The problem arose from two later, non-Unix (and arguably deliberately anti-Unix¹) influences.
One, as the Debian notes linked in a sibling comment mentions, was GNU Emacs, whose bindings came from custom non-ASCII, bucky-bit² devices, and gleefully stepped on ASCII control characters like Backspace (^H) and Device Control 3 (^S).
The other was DEC's new VT2x0 series of terminals, with the VMS-oriented LK201 keyboard³, that hid Backspace and Escape on unlabelled function keys (F12 and F11 respectively) and made the key in the typist's backspace position send DEL. (The VT100⁴ had had both Backspace, in the typist's location, and DEL, where US PC keyboards have \|.) This was the big one, as BSD 4.2 for the VAX spread and dragged the LK201 along with it.

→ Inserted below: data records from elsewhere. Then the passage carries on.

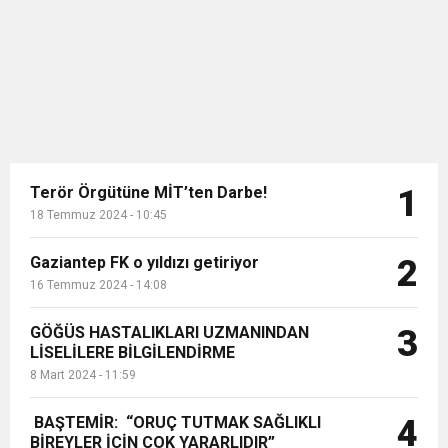
tansiyonunun hep 40 yaş sonrası
11:36
Hareketsiz yaşam diyabete neden oluyor
buluşturdu
için bilinen bir problem olmakla
birlikte aslında doğuştan da olabilen
bir hastalık olduğunu söyledi....
11:32
Dr. Öcük, karın germe estetiği ile ilgili bilgi verdi
10:45
Terör Örgütüne MİT’ten Darbe!
Terör Örgütüne MİT’ten Darbe!
1
18 Temmuz 2024 - 10:45
Gaziantep FK o yıldızı getiriyor
2
16 Temmuz 2024 - 14:08
GÖĞÜS HASTALIKLARI UZMANINDAN
3
LİSELİLERE BİLGİLENDİRME
8 Mart 2024 - 11:59
BAŞTEMİR: “ORUÇ TUTMAK SAĞLIKLI
4
BİREYLER İÇİN ÇOK YARARLIDIR”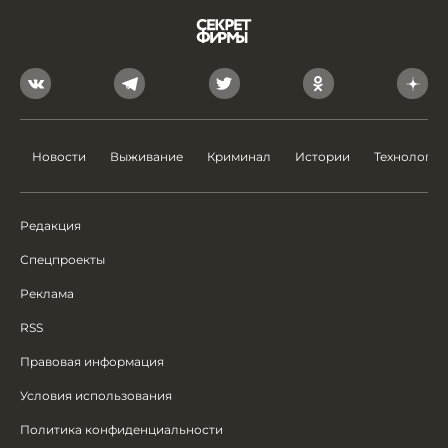
Новости
Выживание
Криминал
Истории
Технологии
Редакция
Спецпроекты
Реклама
RSS
Правовая информация
Условия использования
Политика конфиденциальности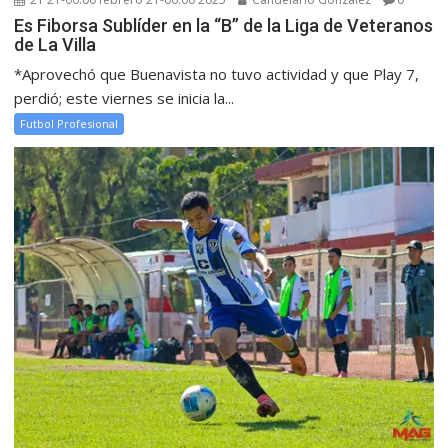
Es Fiborsa Sublíder en la “B” de la Liga de Veteranos
de La Villa
*Aprovechó que Buenavista no tuvo actividad y que Play 7,
perdió; este viernes se inicia la...
Futbol Profesional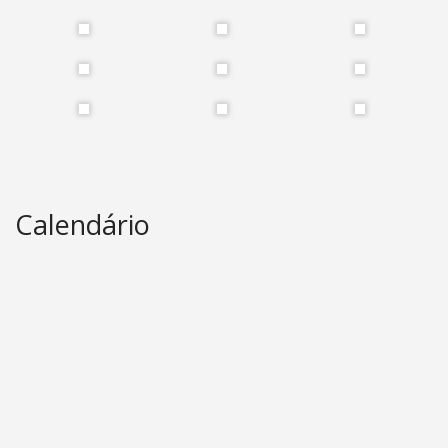
Calendário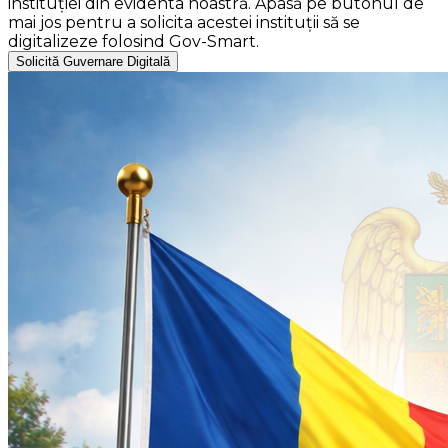
instituției din evidenta noastră. Apasă pe butonul de
mai jos pentru a solicita acestei instituții să se
digitalizeze folosind Gov-Smart.
Solicită Guvernare Digitală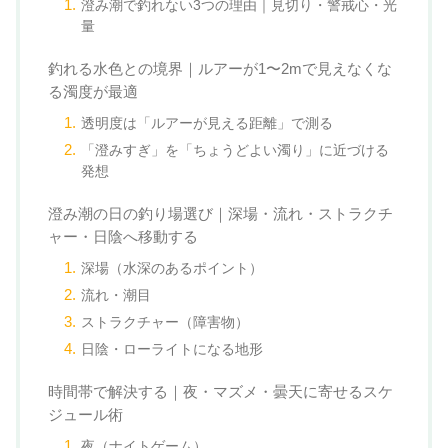
澄み潮で釣れない3つの理由｜見切り・警戒心・光
量
釣れる水色との境界｜ルアーが1〜2mで見えなくな
る濁度が最適
透明度は「ルアーが見える距離」で測る
「澄みすぎ」を「ちょうどよい濁り」に近づける
発想
澄み潮の日の釣り場選び｜深場・流れ・ストラクチ
ャー・日陰へ移動する
深場（水深のあるポイント）
流れ・潮目
ストラクチャー（障害物）
日陰・ローライトになる地形
時間帯で解決する｜夜・マズメ・曇天に寄せるスケ
ジュール術
夜（ナイトゲーム）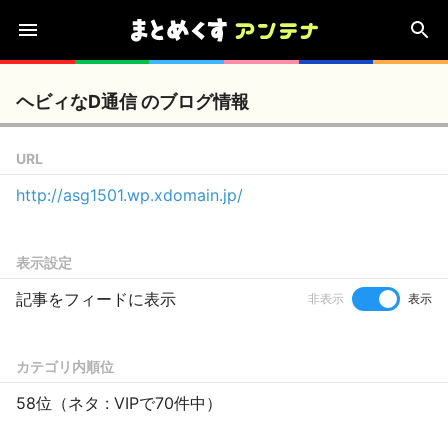
ヘビィなD通信 のブログ情報
URL
http://asg1501.wp.xdomain.jp/
表示設定
記事をフィードに表示
非表示
表示
カテゴリ内順位
58位（ネタ : VIPで70件中）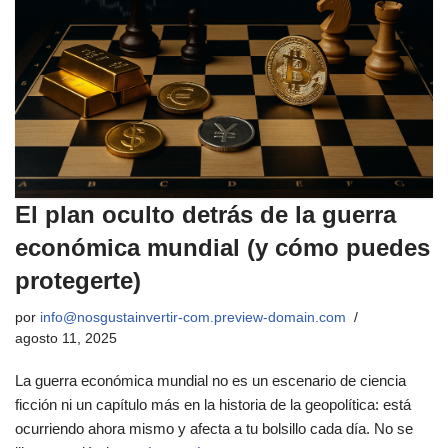
El plan oculto detrás de la guerra
económica mundial (y cómo puedes
protegerte)
por
info@nosgustainvertir-com.preview-domain.com
agosto 11, 2025
La guerra económica mundial no es un escenario de ciencia
ficción ni un capítulo más en la historia de la geopolítica: está
ocurriendo ahora mismo y afecta a tu bolsillo cada día. No se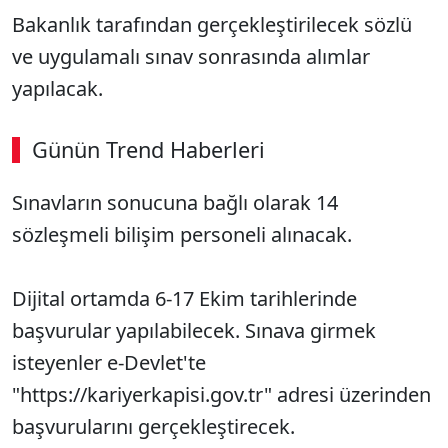
Bakanlık tarafından gerçekleştirilecek sözlü
ve uygulamalı sınav sonrasında alımlar
yapılacak.
Günün Trend Haberleri
Sınavların sonucuna bağlı olarak 14
sözleşmeli bilişim personeli alınacak.
Dijital ortamda 6-17 Ekim tarihlerinde
başvurular yapılabilecek. Sınava girmek
isteyenler e-Devlet'te
"https://kariyerkapisi.gov.tr" adresi üzerinden
başvurularını gerçekleştirecek.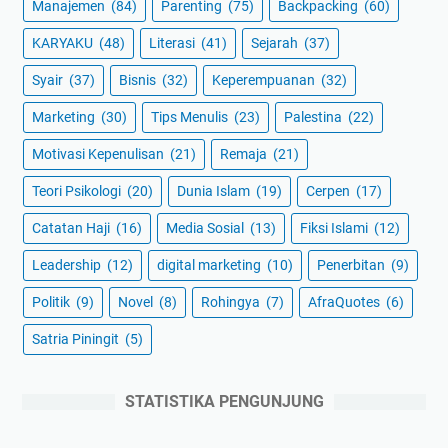
Manajemen
(84)
Parenting
(75)
Backpacking
(60)
KARYAKU
(48)
Literasi
(41)
Sejarah
(37)
Syair
(37)
Bisnis
(32)
Keperempuanan
(32)
Marketing
(30)
Tips Menulis
(23)
Palestina
(22)
Motivasi Kepenulisan
(21)
Remaja
(21)
Teori Psikologi
(20)
Dunia Islam
(19)
Cerpen
(17)
Catatan Haji
(16)
Media Sosial
(13)
Fiksi Islami
(12)
Leadership
(12)
digital marketing
(10)
Penerbitan
(9)
Politik
(9)
Novel
(8)
Rohingya
(7)
AfraQuotes
(6)
Satria Piningit
(5)
STATISTIKA PENGUNJUNG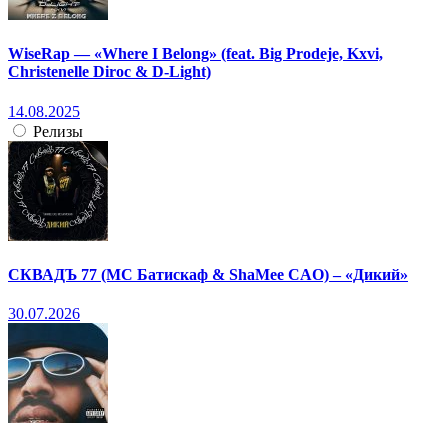
WiseRap — «Where I Belong» (feat. Big Prodeje, Kxvi,
Christenelle Diroc & D-Light)
14.08.2025
Релизы
СКВАДЪ 77 (МС Батискаф & ShaMee CAO) – «Дикий»
30.07.2026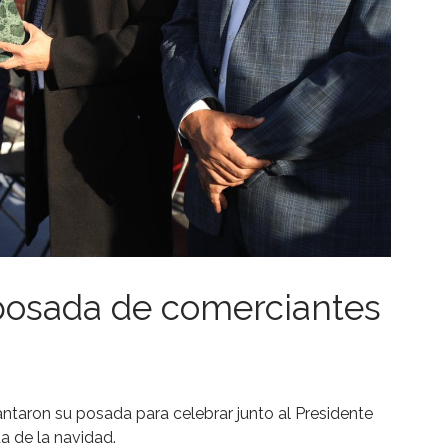
 posada de comerciantes
taron su posada para celebrar junto al Presidente
da de la navidad.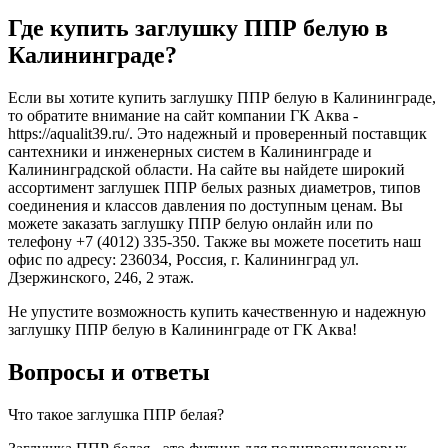
Где купить заглушку ППР белую в
Калининграде?
Если вы хотите купить заглушку ППР белую в Калининграде,
то обратите внимание на сайт компании ГК Аква -
https://aqualit39.ru/. Это надежный и проверенный поставщик
сантехники и инженерных систем в Калининграде и
Калининградской области. На сайте вы найдете широкий
ассортимент заглушек ППР белых разных диаметров, типов
соединения и классов давления по доступным ценам. Вы
можете заказать заглушку ППР белую онлайн или по
телефону +7 (4012) 335-350. Также вы можете посетить наш
офис по адресу: 236034, Россия, г. Калининград ул.
Дзержинского, 246, 2 этаж.
Не упустите возможность купить качественную и надежную
заглушку ППР белую в Калининграде от ГК Аква!
Вопросы и ответы
Что такое заглушка ППР белая?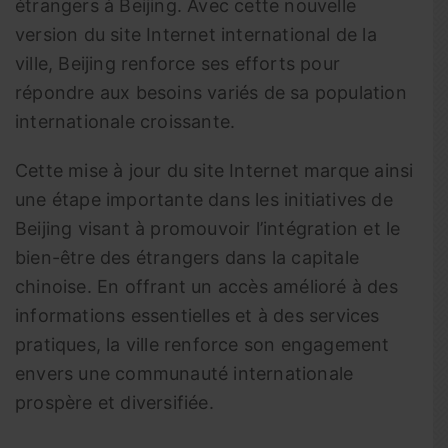
étrangers à Beijing. Avec cette nouvelle
version du site Internet international de la
ville, Beijing renforce ses efforts pour
répondre aux besoins variés de sa population
internationale croissante.
Cette mise à jour du site Internet marque ainsi
une étape importante dans les initiatives de
Beijing visant à promouvoir l’intégration et le
bien-être des étrangers dans la capitale
chinoise. En offrant un accès amélioré à des
informations essentielles et à des services
pratiques, la ville renforce son engagement
envers une communauté internationale
prospère et diversifiée.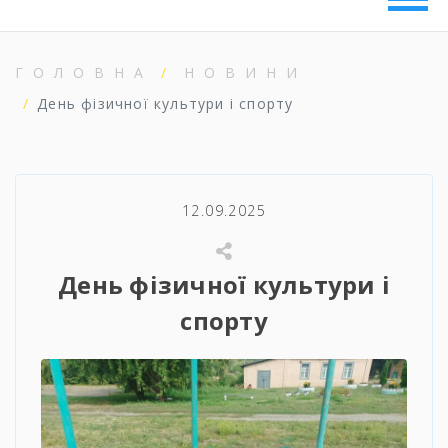
ГОЛОВНА
НОВИНИ
День фізичної культури і спорту
12.09.2025
День фізичної культури і
спорту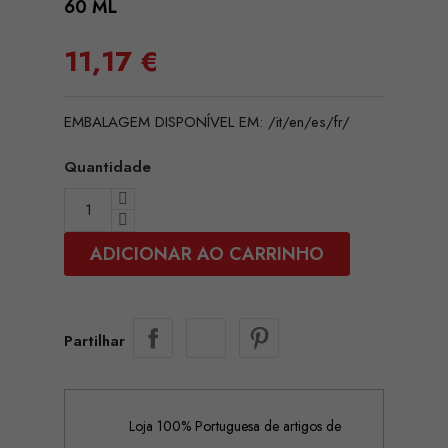
60 ML
11,17 €
EMBALAGEM DISPONÍVEL EM: /it/en/es/fr/
Quantidade
ADICIONAR AO CARRINHO
Partilhar
Loja 100% Portuguesa de artigos de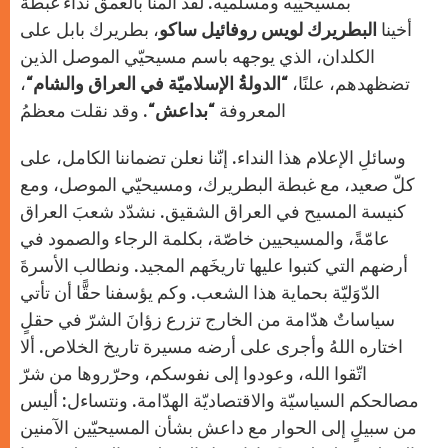
بمسيحيّيه ومسلميه. لقد آلمنا بالعمق نداءُ غبطة
أخينا
البطريرك لويس روفائيل ساكو
، بطريرك بابل على
الكلدان، الذي يوجهه باسم مسيحيّي الموصل الذين
تضظهدهم، علنًا، “
الدولةُ الإسلاميّة في العراق والشام
“،
المعروفة “
بداعش
“. وقد نقلت معظمُ
وسائلِ الإعلام هذا النداء. إنّنا نعلن تضماننا الكامل، على
كلّ صعيد، مع غبطة البطريرك، ومسيحيّي الموصل، ومع
كنيسة المسيح في العراق الشقيق. نشدّد شعبَ العراق
عامّةً، والمسيحيين خاصّة، بكلمة الرجاء والصمود في
أرضهم التي كتبوا عليها تاريخَهم المجيد. ونطالب الأسرةَ
الدّوَليّة بحماية هذا الشعب. وكم يؤسفنا حقًّا أن تأتي
سياساتٌ هدّامة من الخارج تزرع زؤانَ الشرّ في حقلٍ
اختاره اللهُ وأجرى على أرضه مسيرة تاريخ الخلاص. ألا
اتّقوا الله، وعودوا إلى نفوسكم، وحرّروها من شرّ
مصالحكم السياسيّة والاقتصاديّة الهدّامة. ونتساءل: أليس
من سبيلٍ إلى الحوار مع داعش بشأن المسيحيّين الآمنين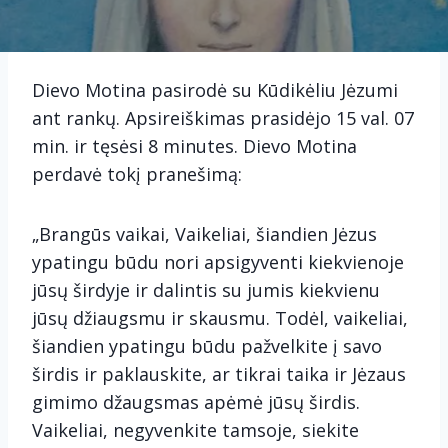
Dievo Motina pasirodė su Kūdikėliu Jėzumi
ant rankų. Apsireiškimas prasidėjo 15 val. 07
min. ir tęsėsi 8 minutes. Dievo Motina
perdavė tokį pranešimą:
„Brangūs vaikai, Vaikeliai, šiandien Jėzus
ypatingu būdu nori apsigyventi kiekvienoje
jūsų širdyje ir dalintis su jumis kiekvienu
jūsų džiaugsmu ir skausmu. Todėl, vaikeliai,
šiandien ypatingu būdu pažvelkite į savo
širdis ir paklauskite, ar tikrai taika ir Jėzaus
gimimo džaugsmas apėmė jūsų širdis.
Vaikeliai, negyvenkite tamsoje, siekite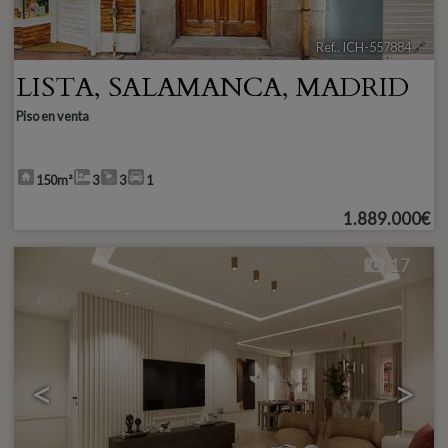
Ref.. ICH-557884
🔗
LISTA
,
SALAMANCA
,
MADRID
Piso en venta
150m²
3
3
1
1.889.000€
17
<
>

¹ http://richard.esplins.org/static/downloads/unix-haters-hand...
² http://en.wikipedia.org/wiki/Bucky_bit
https://www.debian.org/doc/debian-policy/ch-opersys.html#s9....
This was one of the things that convinced me to start using Debian more than 15 years ago. They, like no other Unix at the time, had looked really deeply into the problem and come up with a good configuration to best fit all programs and systems. I, as a system administrator who was familiar with this problem, was very impressed by their solution, and I deemed it better than the one I had (which I have since forgotten).